Please output the following records exactly. Leave every image out.

*** Opening EXTRACTED RECORDS ***

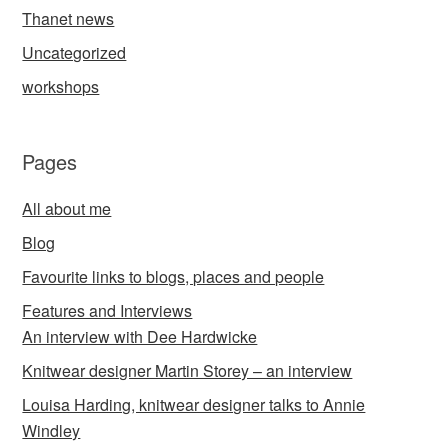
Thanet news
Uncategorized
workshops
Pages
All about me
Blog
Favourite links to blogs, places and people
Features and Interviews
An interview with Dee Hardwicke
Knitwear designer Martin Storey – an interview
Louisa Harding, knitwear designer talks to Annie
Windley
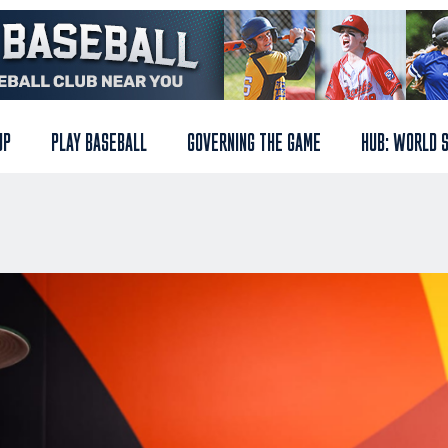
UP
PLAY BASEBALL
GOVERNING THE GAME
HUB: WORLD 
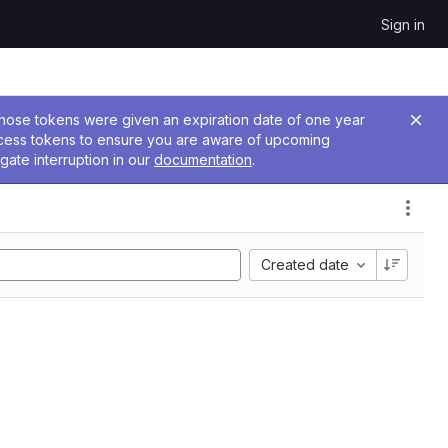
Sign in
 Those tokens were given an expiration date of one year
ccess tokens to ensure you are aware of upcoming
gate interruption in our
documentation
.
Created date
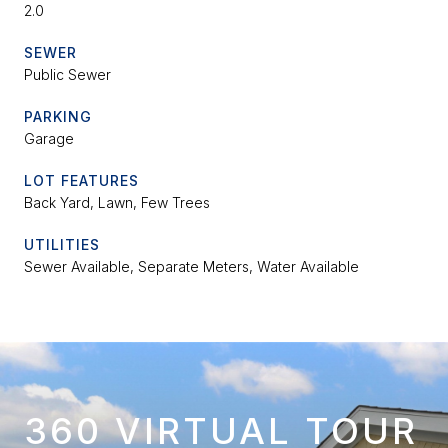
2.0
SEWER
Public Sewer
PARKING
Garage
LOT FEATURES
Back Yard, Lawn, Few Trees
UTILITIES
Sewer Available, Separate Meters, Water Available
360 VIRTUAL TOUR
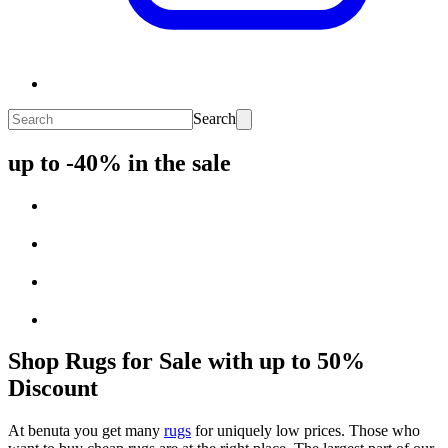
Search
up to -40% in the sale
Shop Rugs for Sale with up to 50%
Discount
At benuta you get many
rugs
for uniquely low prices. Those who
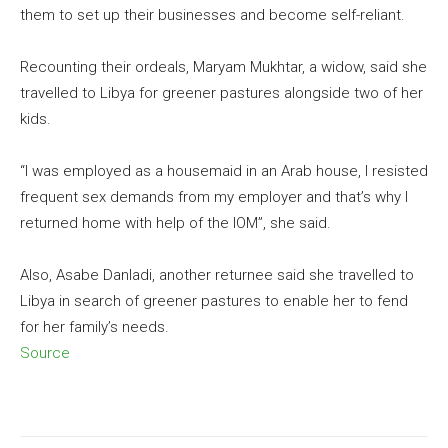
them to set up their businesses and become self-reliant.
Recounting their ordeals, Maryam Mukhtar, a widow, said she
travelled to Libya for greener pastures alongside two of her
kids.
“I was employed as a housemaid in an Arab house, I resisted
frequent sex demands from my employer and that’s why I
returned home with help of the IOM”, she said.
Also, Asabe Danladi, another returnee said she travelled to
Libya in search of greener pastures to enable her to fend
for her family’s needs.
Source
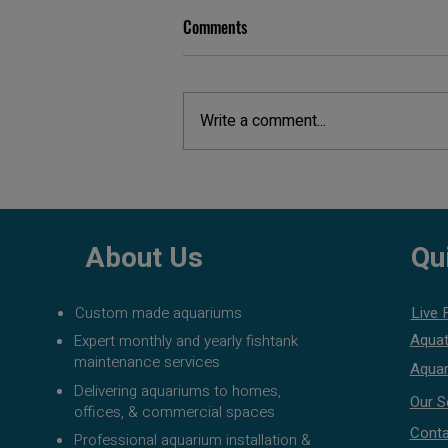
Comments
Write a comment...
Aquarium Maintenance Cost in
Pune
About Us
Qu
Custom made aquariums
Live 
Aquat
Expert monthly and yearly fishtank
maintenance services
Aquar
Delivering aquariums to homes,
Our S
offices, & commercial spaces
Conta
Professional aquarium installation &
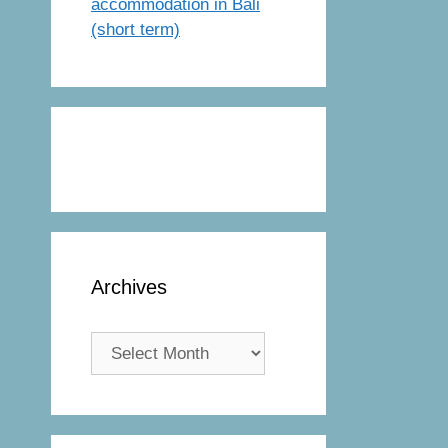
accommodation in Bali
(short term)
Archives
Archives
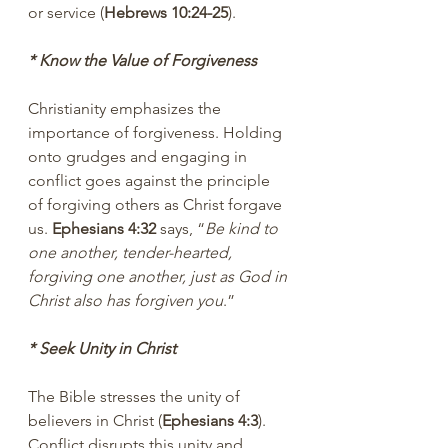
or service (
Hebrews 10:24-25
).
* Know the Value of Forgiveness
Christianity emphasizes the 
importance of forgiveness. Holding 
onto grudges and engaging in 
conflict goes against the principle 
of forgiving others as Christ forgave 
us. 
Ephesians 4:32 
says, “
Be kind to 
one another, tender-hearted, 
forgiving one another, just as God in 
Christ also has forgiven you
.”
* Seek Unity in Christ
The Bible stresses the unity of 
believers in Christ (
Ephesians 4:3
). 
Conflict disrupts this unity and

*** Closing EXTRACTED RECORDS ***

**SOLUTION BELOW:**
Thanet news
Uncategorized
workshops
Pages
All about me
Blog
Favourite links to blogs, places and people
Features and Interviews
An interview with Dee Hardwicke
Knitwear designer Martin Storey – an interview
Louisa Harding, knitwear designer talks to Annie
Windley
UP
PLAY BASEBALL
GOVERNING THE GAME
HUB: WORLD 
Sign in
 Those tokens were given an expiration date of one year
ccess tokens to ensure you are aware of upcoming
gate interruption in our
documentation
.
Created date
2.0
SEWER
Public Sewer
PARKING
Garage
LOT FEATURES
Back Yard, Lawn, Few Trees
UTILITIES
Sewer Available, Separate Meters, Water Available
360 VIRTUAL TOUR
Search
up to -40% in the sale
Shop Rugs for Sale with up to 50%
Discount
At benuta you get many
rugs
for uniquely low prices. Those who
them to set up their businesses and become self-reliant.
Recounting their ordeals, Maryam Mukhtar, a widow, said she
travelled to Libya for greener pastures alongside two of her
kids.
“I was employed as a housemaid in an Arab house, I resisted
frequent sex demands from my employer and that’s why I
returned home with help of the IOM”, she said.
Also, Asabe Danladi, another returnee said she travelled to
Libya in search of greener pastures to enable her to fend
for her family’s needs.
Source
Comments
Write a comment...
Aquarium Maintenance Cost in
Pune
About Us
Qu
Custom made aquariums
Live 
Aquat
Expert monthly and yearly fishtank
maintenance services
Aquar
Delivering aquariums to homes,
Our S
offices, & commercial spaces
Conta
Professional aquarium installation &
accommodation in Bali
(short term)
Archives
Archives
or service (
Hebrews 10:24-25
).
* Know the Value of Forgiveness
Christianity emphasizes the 
importance of forgiveness. Holding 
onto grudges and engaging in 
conflict goes against the principle 
of forgiving others as Christ forgave 
us. 
Ephesians 4:32 
says, “
Be kind to 
one another, tender-hearted, 
forgiving one another, just as God in 
Christ also has forgiven you
.”
* Seek Unity in Christ
The Bible stresses the unity of 
believers in Christ (
Ephesians 4:3
). 
Conflict disrupts this unity and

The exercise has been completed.